To attempt escape, each prisoner must collect an “escape kit”, this consists of food, a compass, forged papers, and a disguise. Once collected this cannot be taken from you or lost in any way. The items collected as part of the escape kit do not exist as escape equipment. To obtain the escape kit the player must get four of their POW’s into the rooms in the castle that have the relevant symbols for each necessary item, they can then claim an escape kit.

To make a successful escape attempt each player must also collect other escape equipment, this can be rope, which comes in 30ft lengths, wire cutters, keys and forged passes. Ideally each player would have some of everything. To collect equipment a player must get their POW’s into a room with the symbol of the piece of equipment they want, they must have either two POW’s in the same room, or one in each of the rooms with that symbol, before they can collect the relevant equipment.

Start positions if playing with two people. EO is playing as Britain.
Start positions if playing with two people. EO is playing as Britain.

Opportunity and Security Cards:

Opportunity cards are specifically for the use of the POW’s. Likewise with Security Cards, which are specifically for the Security Officer. To collect a Security or Opportunity card a POW or the Security Officer must roll either a 3, 7 or 11. They are then allowed to take a card from the top of the deck before they continue with their turn. Opportunity Cards can be used as soon as they’ve been collected, or they can be held for later. However, each POW or Security Officer can only hold three at any one time. POW’s have an advantage over the Security Officer here, as, if playing with more than two players, they can choose to either discard one of their Opportunity Cards or they can pass it over to another POW. The Security Officer must discard a card if he/she has collected more than three. Opportunity Cards and Security Cards are incredibly useful, an Opportunity Card might provide a POW with a piece of equipment, or allow them to hide from the Security Officer at some point, it may even allow them access to a tunnel, which will aid their escape attempt. For the Security Officer, Security Cards are a little different, they may allow you to search a room (the SO cannot enter any of the rooms in the castle without the relevant card giving them permission to search it, meaning that POW’s are generally safe whilst in the rooms), or call Appel, which recalls every players pieces to their starting position, and other similar things.

Do or Die:

A Do or Die card is dealt to every Escape Officer at the beginning of the game, these are not read and are kept face down until they are used. Once an EO has decided to use their Do or Die card, they then turn it over and read it. It will tell them how many rolls of the dice they have to try and get one of their prisoners out of Colditz. The prisoner starts from anywhere inside the grey area of the board (the inner courtyard) and must reach one of the safe targets outside of the castle walls within the number of throws specified. The prisoner must leave through the main gate and pass and key points no longer effect them. If the prisoner does not manage to escape, they are “dead” and their whole team is removed from the board and from play.
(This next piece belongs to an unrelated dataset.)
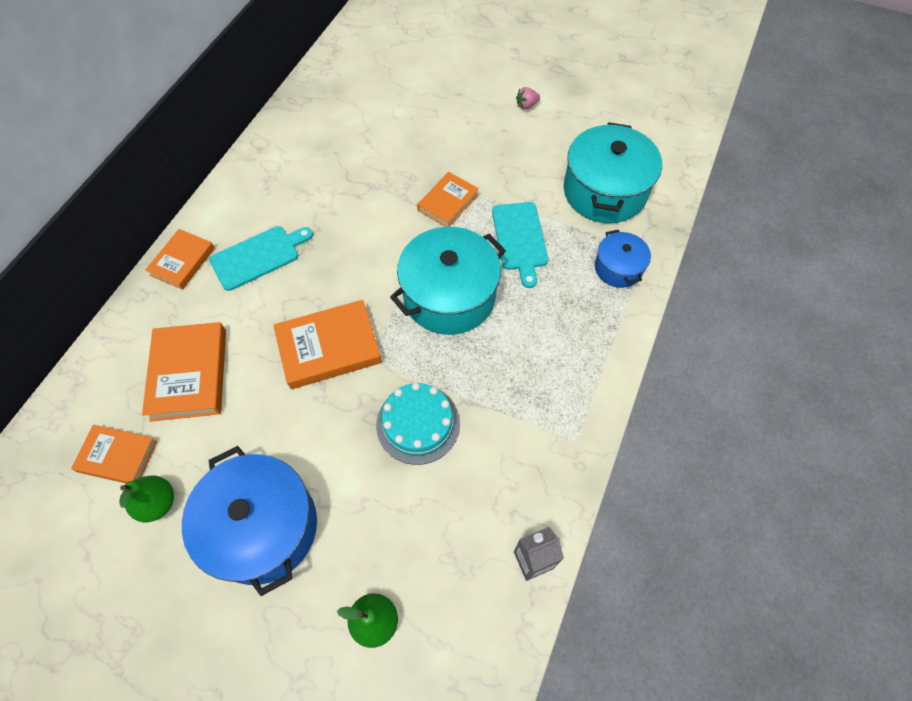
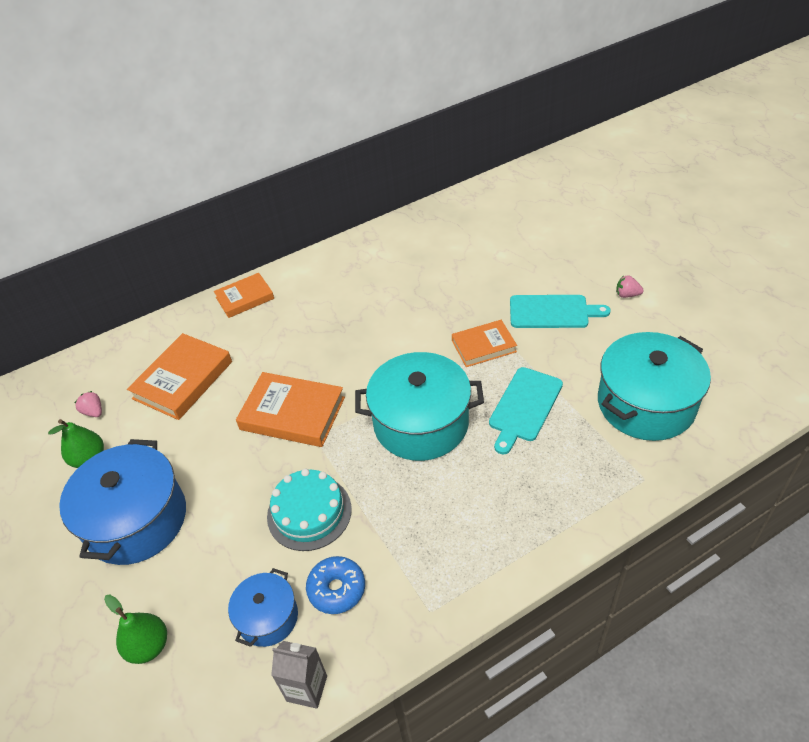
camera: 40 degrees right, 15 degrees down
orange book [71,425,157,483] -> pink strawberry [75,391,102,417]
turquoise cutting board [209,226,313,291] -> turquoise cutting board moved to [510,295,611,328]
blue pot [595,230,651,288] -> blue pot moved to [228,568,298,647]
none -> blue donut [306,556,365,614]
There are even more rules to this game than i’ve mentioned in my brief (haha) overview here, however, you can gather the general outline of the game. It’s quite strategic, and definitely a challenging game for anyone! We thoroughly recommend it for hours of fun, we played the other evening and had a very silly argument, that anyone who has either of us on facebook may well have seen, about whether or not I, playing as the SO could continue to shoot one of his escaping prisoners if he was playing  a diversion card (one of the Opportunity Cards). I said no, therefore I won. He said yes, which would mean he had won.

Our unresolved ending.
Our unresolved ending.

This argument has no resolution so far.

All the information presented to you here came either from our experiences of playing the game, or from the rule book itself, if you’re interested, go find a copy!